Source document:
:::::

She founded and continues to organise the Quest Conference held every year in the UK[2] and has edited the magazine Quest[3][4] since founding it in 1970.[1][5] She created the Green Circle, a network of pagans and occultists, in 1982.[2] She was previously a council member of the Pagan Federation and the editor of Pagan Dawn.

Born in London in 1944 but raised in a rural area, Green met other pagans after entering university at 29. As of 2002 she had worked in publishing for most of her career.[1]

Green rejects the idea, dominant in the period after the revival of pagan witchcraft by Gerald Gardner, that witchcraft needs to be coven-based and organised around formal initiations conferred by coven leaders.[1][6] She teaches that the old divinities can be encountered in the natural world, alone and without prescribed ritual forms.[7][8] She teaches visualisation as a means to self-transformation which will make effecting change possible: "By changing our point of view, by developing our own inner skills, each of us can learn to shape the world into the perfect planet everyone yearns for."[9][10]

Green runs residential and non-residential weekends and correspondence courses, under the aegis of The Invisible College, which she founded.[1][11] These activities are advertised in Quest.[12] She is also a frequent speaker at other venues in the UK and the Netherlands. She is the author of over twenty books.[13] Her manuals are widely used in the witchcraft community,[14] and she has been influential in the development of the solitary movement in English witchcraft.[15][16]

Select bibliography

References

  1. ^ .

:::::

Supplied material:
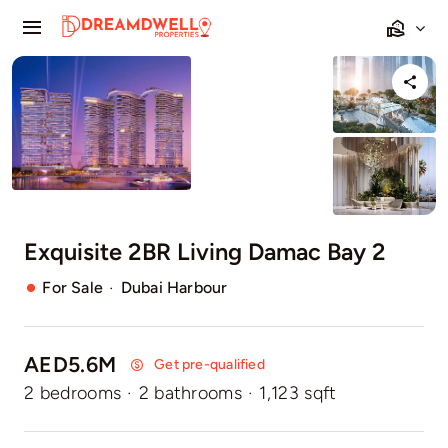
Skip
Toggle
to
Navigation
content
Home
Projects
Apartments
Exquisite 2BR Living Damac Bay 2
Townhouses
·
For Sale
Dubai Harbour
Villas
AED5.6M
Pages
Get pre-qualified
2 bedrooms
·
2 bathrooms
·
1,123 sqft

:::::

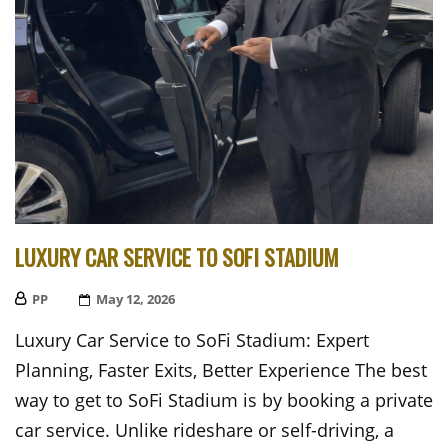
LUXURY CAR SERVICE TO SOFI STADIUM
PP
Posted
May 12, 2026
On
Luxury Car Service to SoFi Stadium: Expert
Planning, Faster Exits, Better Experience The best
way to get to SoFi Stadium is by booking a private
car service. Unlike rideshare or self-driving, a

:::::

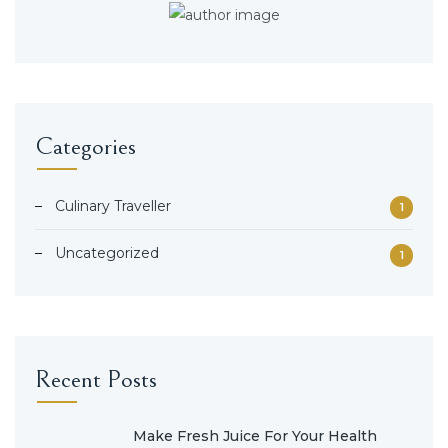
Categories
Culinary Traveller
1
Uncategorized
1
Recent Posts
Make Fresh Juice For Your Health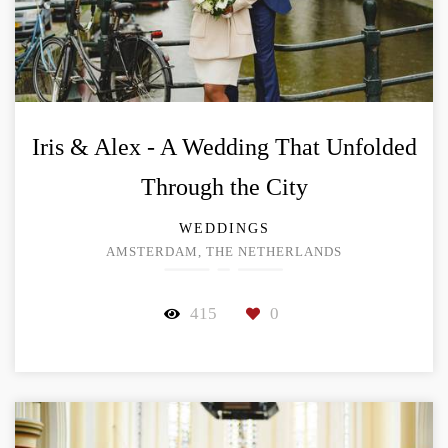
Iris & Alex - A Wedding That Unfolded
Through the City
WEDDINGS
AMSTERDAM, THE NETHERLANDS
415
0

:::::

Write out the passage in the biographical text about Green, from "She founded and" up to and including "of Pagan Dawn.".

She founded and continues to organise the Quest Conference held every year in the UK[2] and has edited the magazine Quest[3][4] since founding it in 1970.[1][5] She created the Green Circle, a network of pagans and occultists, in 1982.[2] She was previously a council member of the Pagan Federation and the editor of Pagan Dawn.